=== Begin Enclosure ===

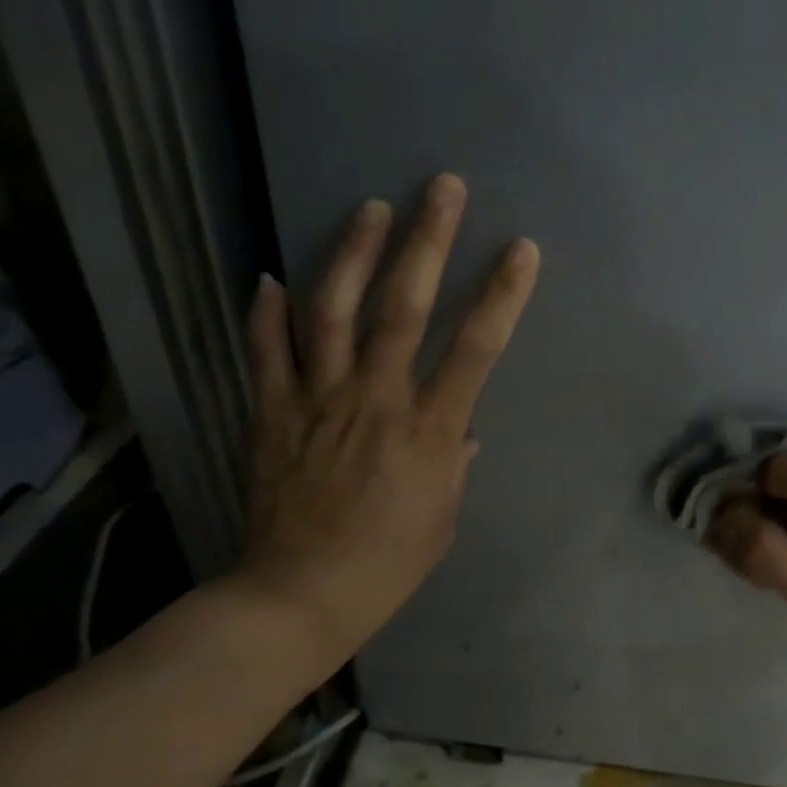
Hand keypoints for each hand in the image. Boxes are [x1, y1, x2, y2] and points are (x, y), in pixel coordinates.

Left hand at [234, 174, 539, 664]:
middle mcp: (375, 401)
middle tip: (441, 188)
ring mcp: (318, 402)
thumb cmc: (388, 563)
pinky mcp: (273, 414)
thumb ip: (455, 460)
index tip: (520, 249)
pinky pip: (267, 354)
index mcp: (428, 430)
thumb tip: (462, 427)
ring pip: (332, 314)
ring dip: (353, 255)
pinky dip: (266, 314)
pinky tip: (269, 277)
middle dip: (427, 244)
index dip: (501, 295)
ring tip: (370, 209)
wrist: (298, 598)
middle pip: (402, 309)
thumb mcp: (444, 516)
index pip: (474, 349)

=== End Enclosure ===
=== Begin Enclosure ===

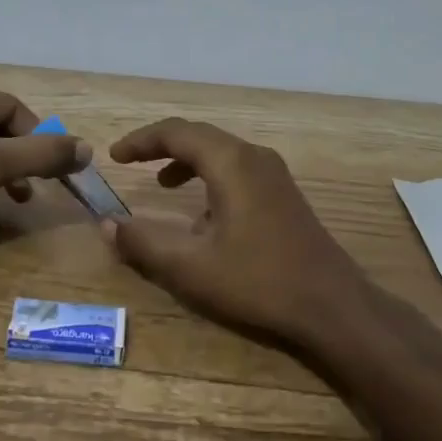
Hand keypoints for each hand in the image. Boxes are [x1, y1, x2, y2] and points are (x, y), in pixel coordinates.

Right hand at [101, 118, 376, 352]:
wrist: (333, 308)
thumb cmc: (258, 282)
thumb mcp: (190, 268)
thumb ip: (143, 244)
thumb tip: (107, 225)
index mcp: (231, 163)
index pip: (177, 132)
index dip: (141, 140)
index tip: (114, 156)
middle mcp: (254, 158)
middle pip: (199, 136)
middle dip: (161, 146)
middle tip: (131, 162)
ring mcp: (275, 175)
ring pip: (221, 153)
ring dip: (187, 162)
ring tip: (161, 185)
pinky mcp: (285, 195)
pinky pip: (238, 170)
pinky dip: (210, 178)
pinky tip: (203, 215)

=== End Enclosure ===

**What to work on:**
The response must hold only the lines above from the line with "thumb cmc: (388, 563)" through the line with "index pip: (474, 349)", each copied exactly, both ends kept.

**Task answer:**
thumb cmc: (388, 563)
pinky mcp: (273, 414)
thumb ip: (455, 460)
index tip: (520, 249)
pinky pip: (267, 354)
index mcp: (428, 430)
thumb tip: (462, 427)
ring pip: (332, 314)
ring dip: (353, 255)
pinky dip: (266, 314)
pinky tip: (269, 277)
middle dip: (427, 244)
index dip: (501, 295)
ring tip: (370, 209)
wrist: (298, 598)
middle pip: (402, 309)
thumb mcp: (444, 516)
index pip: (474, 349)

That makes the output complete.